Dr. Lock also pointed out that coping styles usually depend upon resources a person can build upon, such as family and a personal sense of worth. He said, “Unlike any other minority group we have discussed today, gay and lesbian persons are most often not accepted in their families, and 20% or so are kicked out of their families as teens.” Thus, they lose a fundamental resource for building esteem and for developing positive coping styles This leaves them vulnerable to all sorts of illnesses, including eating disorders, he added.

Improving awareness of gay patients

Clinicians spend little time learning about homosexuality, Dr. Lock said. For example, as reported in a study in 1992, the average time spent teaching U.S. medical students about homosexuality was 3 hours and 27 seconds, even though homosexuals make up 3% to 5% of the population.
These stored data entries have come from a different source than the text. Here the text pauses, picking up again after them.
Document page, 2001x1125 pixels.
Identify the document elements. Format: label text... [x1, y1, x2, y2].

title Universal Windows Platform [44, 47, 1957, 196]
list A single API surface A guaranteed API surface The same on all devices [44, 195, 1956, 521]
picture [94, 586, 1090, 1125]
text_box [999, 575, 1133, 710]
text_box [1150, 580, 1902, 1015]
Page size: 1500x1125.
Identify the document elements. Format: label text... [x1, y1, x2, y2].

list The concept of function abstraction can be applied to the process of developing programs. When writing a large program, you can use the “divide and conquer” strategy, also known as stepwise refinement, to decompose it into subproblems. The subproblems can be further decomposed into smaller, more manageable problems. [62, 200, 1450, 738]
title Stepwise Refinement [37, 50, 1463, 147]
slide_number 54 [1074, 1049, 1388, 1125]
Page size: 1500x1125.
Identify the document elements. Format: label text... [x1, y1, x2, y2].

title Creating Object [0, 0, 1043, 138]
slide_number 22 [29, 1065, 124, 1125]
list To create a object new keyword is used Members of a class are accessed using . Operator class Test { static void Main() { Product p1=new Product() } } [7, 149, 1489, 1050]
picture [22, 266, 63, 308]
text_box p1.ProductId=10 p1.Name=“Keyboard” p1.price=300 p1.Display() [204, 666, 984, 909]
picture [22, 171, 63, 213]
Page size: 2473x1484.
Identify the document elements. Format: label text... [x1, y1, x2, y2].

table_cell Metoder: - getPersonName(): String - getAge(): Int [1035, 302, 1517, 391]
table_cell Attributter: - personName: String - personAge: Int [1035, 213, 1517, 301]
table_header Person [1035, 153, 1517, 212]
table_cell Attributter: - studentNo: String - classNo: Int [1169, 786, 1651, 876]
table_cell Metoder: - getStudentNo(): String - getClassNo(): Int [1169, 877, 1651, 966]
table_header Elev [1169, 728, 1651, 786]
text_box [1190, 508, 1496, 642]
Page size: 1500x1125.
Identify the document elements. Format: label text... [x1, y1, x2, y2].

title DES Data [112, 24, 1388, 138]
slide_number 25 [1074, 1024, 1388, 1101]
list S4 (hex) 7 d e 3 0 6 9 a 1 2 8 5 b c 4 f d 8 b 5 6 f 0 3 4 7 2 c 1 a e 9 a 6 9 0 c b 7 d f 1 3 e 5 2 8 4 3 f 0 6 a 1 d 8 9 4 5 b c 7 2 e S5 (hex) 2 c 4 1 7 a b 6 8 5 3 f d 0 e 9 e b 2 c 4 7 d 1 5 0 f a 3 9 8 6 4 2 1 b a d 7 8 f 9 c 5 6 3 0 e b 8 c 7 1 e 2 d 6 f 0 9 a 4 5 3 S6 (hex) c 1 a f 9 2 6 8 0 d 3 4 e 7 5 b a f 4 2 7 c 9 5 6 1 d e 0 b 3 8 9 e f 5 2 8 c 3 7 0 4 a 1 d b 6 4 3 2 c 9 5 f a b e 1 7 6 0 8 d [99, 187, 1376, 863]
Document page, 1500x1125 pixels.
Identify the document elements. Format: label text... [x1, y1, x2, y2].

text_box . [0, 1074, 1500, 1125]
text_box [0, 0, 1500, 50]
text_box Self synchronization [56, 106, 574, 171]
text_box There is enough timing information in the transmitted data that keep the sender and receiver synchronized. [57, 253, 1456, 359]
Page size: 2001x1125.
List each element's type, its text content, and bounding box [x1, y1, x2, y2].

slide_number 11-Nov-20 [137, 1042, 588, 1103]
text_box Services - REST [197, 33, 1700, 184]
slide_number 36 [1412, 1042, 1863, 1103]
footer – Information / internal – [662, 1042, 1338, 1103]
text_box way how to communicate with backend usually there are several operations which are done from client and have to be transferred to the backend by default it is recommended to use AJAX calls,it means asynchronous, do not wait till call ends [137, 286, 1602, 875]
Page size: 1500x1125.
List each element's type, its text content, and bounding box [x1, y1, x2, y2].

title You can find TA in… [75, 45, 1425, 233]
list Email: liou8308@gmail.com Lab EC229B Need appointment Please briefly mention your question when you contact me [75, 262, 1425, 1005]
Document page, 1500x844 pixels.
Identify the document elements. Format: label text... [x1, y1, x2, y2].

According to Dr. Lock, a good place to start is with pilot studies at a basic level, with case studies and reports. He suggested that clinicians recognize that a percentage of their patients are gay, and not to assume patients’ sexual orientation. Better interviewing techniques will also help. One simple measure is to include materials aimed at gay patients, such as pamphlets from a gay men’s support group or lesbian support group, in the waiting room. This can send a signal, making it easier for gay patients to seek help. Clinicians can develop more sensitivity to gay issues, do more reading, and become better educated about these patients.